The same logic applies when it is cold outside—at least below freezing. Those propane furnaces may not keep you toasty warm. It’s always best to use the roof-mounted heat pumps to supplement any heat source. However, to use those heat pumps, you must be running the generator or plugged into shore power.
If your RV has hydronic heating (we have had both the AquaHot System and Oasis System in our motorhomes), in the coldest of times, we will actually set up a combination of heat pumps (the roof-mounted units) and the hydronic system to heat our motorhome.
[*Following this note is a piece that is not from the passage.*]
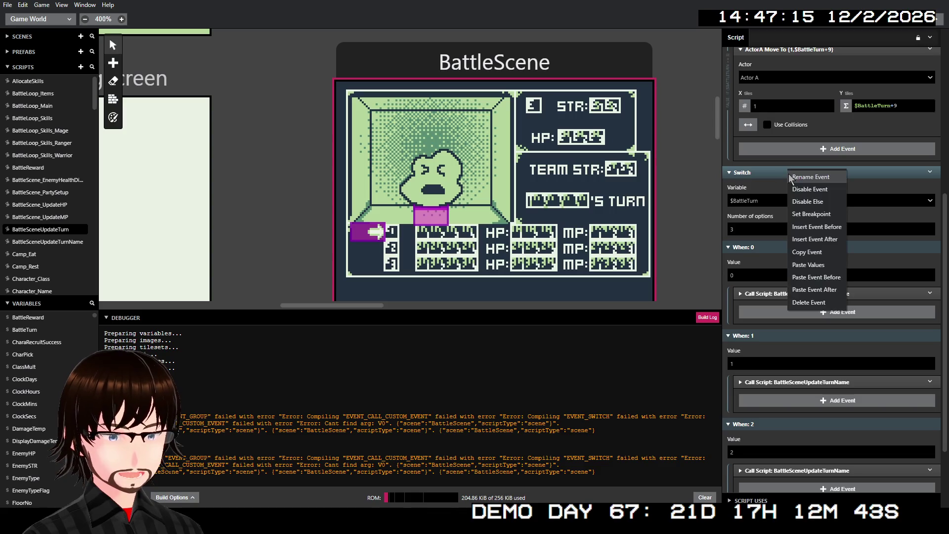
left_click(817, 194)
For example, when we go to bed (in below-freezing weather unless it is too cold) we try to run th hydronic heat in the rear zone (where the bed is located) and middle zone (where the bath is located) and run a heat pump up front (remember, this is at night and we are in bed in the rear of the RV). However, some heat pumps have a type of “low temperature cutoff” meaning they won’t run when the outside temperature reaches a certain point. We have stayed (totally comfortable) in our motorhome when the outside temperature dropped to 12° F (11° C) for several days and we do not use any supplemental heaters.
The bottom line here is that while boondocking is easy (after all, we do it all the time), temperature extremes may cause you to rethink your usual process.
Some of you may gasp at the thought of running a generator all day (for AC) or all night (for heat). However, the generator is designed to run (so long as you have a load on it). ACs and heat pumps are an excellent load.
Also, the thought of fuel costs for the generator may cause a second gasp. However, my research on a 10Kw generator (in my previous motorhome) found that it used a little less than 1/3 gallon of fuel per hour running a half-load. (If diesel costs $2.40 per gallon, that is an 80¢/hour fuel cost to run the generator. I rounded this off at $1.00/hour cost so overnight, or 8 hours, would cost me $8.00.) This is NOT an exorbitant price to pay for parking AND heat or AC.